Scientific and technical publications can provide relevant information regarding the technical capabilities of a state, the location of nuclear materials and related research activities within that state, and international partnerships and collaborations. Nuclear proliferation analysts monitor scientific and technical publications using complex word searches defined by fuel cycle experts as part of their collection and analysis of all potentially relevant information. These search strings have been refined over time by fuel cycle experts and other analysts but represent a top-down approach that is inherently defined by the requirement of term presence. In contrast, we are developing a bottom-up approach in which we develop topic models from a small number of expert refereed source documents to search similar topic space, with the hope that we can use this method to identify publications that are relevant to the proliferation detection problems space without necessarily conforming to the expert-derived rule base.
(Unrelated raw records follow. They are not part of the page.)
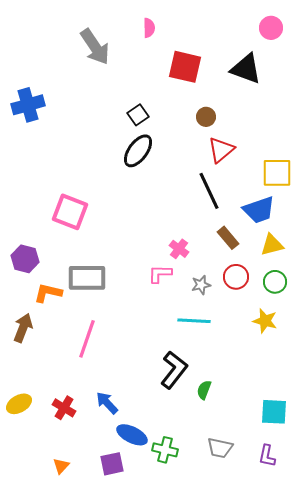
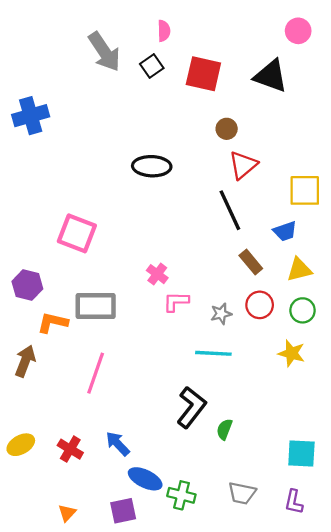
black square: (138, 115) -> (152, 66), moved
black ellipse: (138, 151) -> (152, 166), turned 56
blue trapezoid: (259, 210) -> (285, 231), size x0.7
pink cross: (179, 249) -> (157, 274), moved

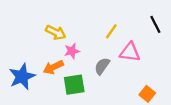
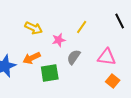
pink star: (72, 51) -> (59, 40), moved
pink triangle: (130, 52) -> (107, 57), moved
We are comparing our results of various topic modeling and clustering techniques to a traditional analyst search strings to determine how well our methods work to find seed documents. We also present how our methods provide added benefit over traditional search by organizing the retrieved documents into topic-oriented clusters. Finally, we present distributions of author institutions to facilitate a broader perspective of the content of interest for analysts.